In Depth


Genomes for sale

What falling cost of genome sequencing means for health care

Last Updated Feb. 19, 2008

Just imagine: You're turning 40 this year, and your New Year's resolution was to work on your future health issues. You make an appointment to have your genome sequenced and learn that you have a strong genetic tendency toward cardiovascular disease and colon cancer, as well as some markers for Alzheimer's. Chastened, you head back to the gym, schedule screening tests for the all three diseases and start investigating long-term care options.

This scenario is still in the realm of science fiction, but perhaps not for much longer. The cost of genome sequencing will begin to fall, and its applications to health care will follow.

In 2007, the journal Nature Genetics posed "The Question of the Year, " asking geneticists all over the world what research they would do if the entire human genome could be sequenced for a $1,000 US — rather than the $3 billion US that the first sequence cost. Their responses, posted on the journal's website, illuminate the questions we'll be facing in the years to come.

The first complete genome of an individual person, that of geneticist J. Craig Venter, was published in September 2007 in the Public Library of Science (PLOS) journal Biology. Over four years, an international team sifted through some 20 billion base pairs of DNA to assemble Venter's genetic profile. A team from Toronto's Hospital for Sick Children, lead by Stephen Scherer, a senior scientist there in genetics and genome biology and a professor at the University of Toronto, collaborated on the project.

As a result of this work, and the work of other research teams, the $1000 US genome may not be so far off. In November, deCODE, a company based in Iceland, began offering customers a genetic profile covering one million genetic variants (providing disease risk factors and ancestry information) for $985 US. On Jan. 22, the biotech firm 23andMe announced that it would offer its $999 US genetic profile to customers in Canada as well as in Europe. The company, which made news last spring when Google invested $3.9 million US in it, scans some half-million locations on the genes known to have variations significant for disease and ancestry. The whole genome, however, has some six billion locations or DNA "letters" altogether, and while the partial genetic information available commercially is intriguing, it is difficult to interpret and the medical applications are still limited.

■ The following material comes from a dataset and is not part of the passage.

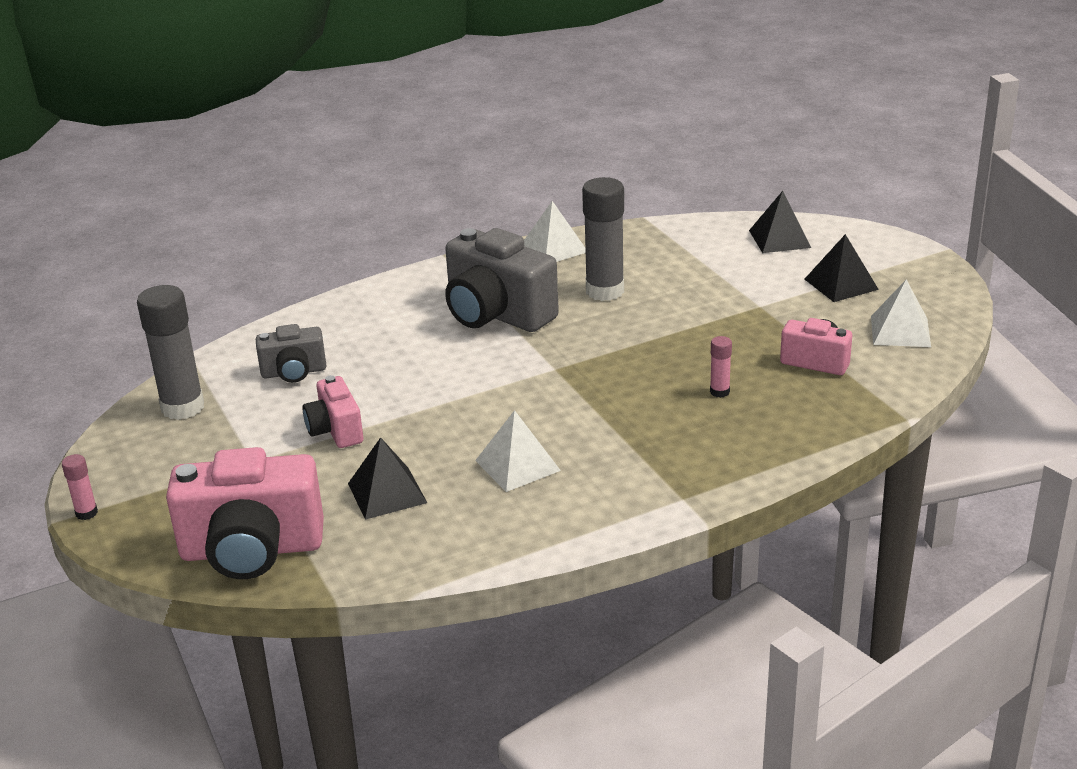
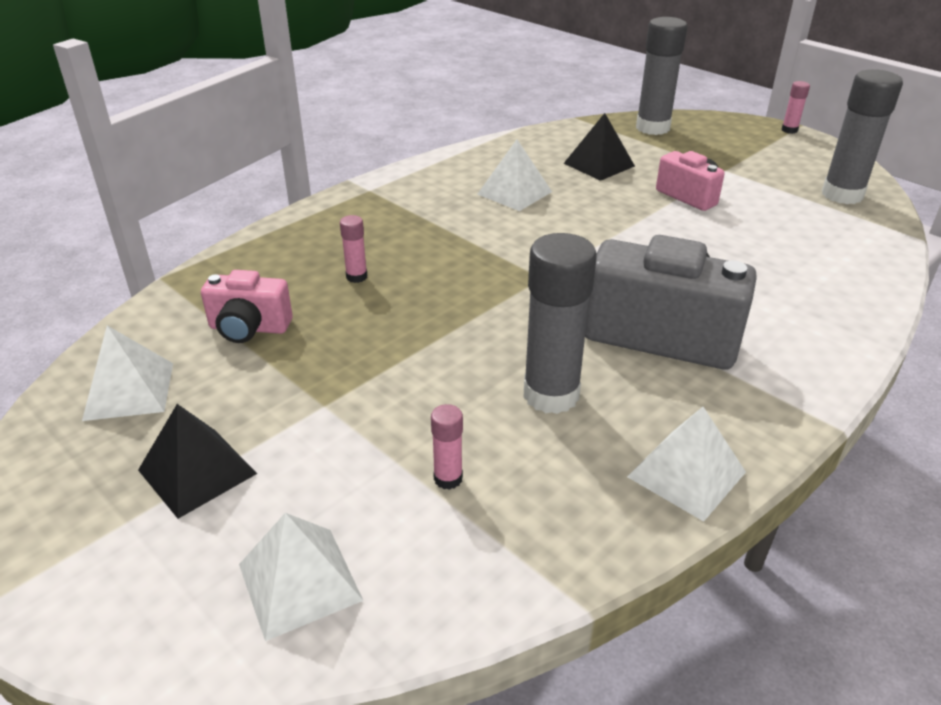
camera: 160 degrees right, 5 degrees up
(252, 550) = (652, 128): pink camera -> grey glue stick
(294, 372) = (794, 235): grey camera -> none
(690, 263) = (448, 478): none -> pink glue stick
(780, 239) = (299, 582): black pyramid -> white pyramid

People willing to have their entire genome made public may volunteer with the Personal Genome Project, initiated by George Church, a Harvard professor of genetics. Or, if you'd like to keep your genome private, a company called Knome (also co-founded by Church) will sequence your whole genome for $350,000 US — if you are among the first 20 people to ask — according to a press release dated Nov. 29.

Your personal blueprint

So what good is all this genetic information?

Many geneticists posting on the Nature Genetics site speculate that widely available genome sequencing would illuminate common intractable diseases.

In answer to the journal's question of the year, Francis Collins of the National Human Genome Research Institute in the U.S. said that at $1,000 US per genome, he would sequence the genomes of people affected by diseases that have at least some genetic component — such as cancer, arthritis, Alzheimer's, diabetes, cardiovascular disease and depression. He would also look at the genomes of people who have lived a century or more in order to explore "the genetics of good health and longevity in all humans."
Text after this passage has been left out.